• [What to produce]
Only the lines from the one containing "Gelo e neve record in Australia" through the one containing "in Europa | FOTO" should be printed, exactly as they appear below, with both ends included.

• [Records for processing]
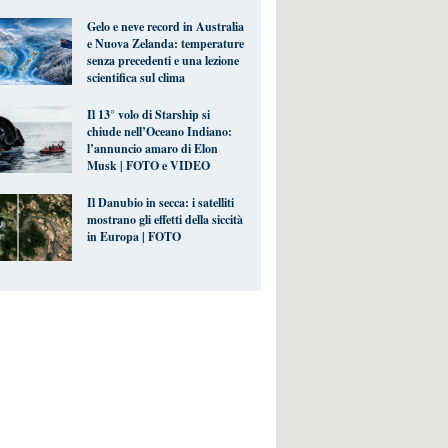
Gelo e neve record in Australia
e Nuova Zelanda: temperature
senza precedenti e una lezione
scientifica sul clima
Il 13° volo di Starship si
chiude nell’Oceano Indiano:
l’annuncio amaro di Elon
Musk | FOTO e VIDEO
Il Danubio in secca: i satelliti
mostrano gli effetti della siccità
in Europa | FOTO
...
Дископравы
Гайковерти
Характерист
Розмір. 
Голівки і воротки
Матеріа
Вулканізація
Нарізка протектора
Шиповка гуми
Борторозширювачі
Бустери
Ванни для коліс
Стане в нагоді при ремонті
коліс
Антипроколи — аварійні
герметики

• [Exercise result]
Gelo e neve record in Australia
e Nuova Zelanda: temperature
senza precedenti e una lezione
scientifica sul clima
Il 13° volo di Starship si
chiude nell’Oceano Indiano:
l’annuncio amaro di Elon
Musk | FOTO e VIDEO
Il Danubio in secca: i satelliti
mostrano gli effetti della siccità
in Europa | FOTO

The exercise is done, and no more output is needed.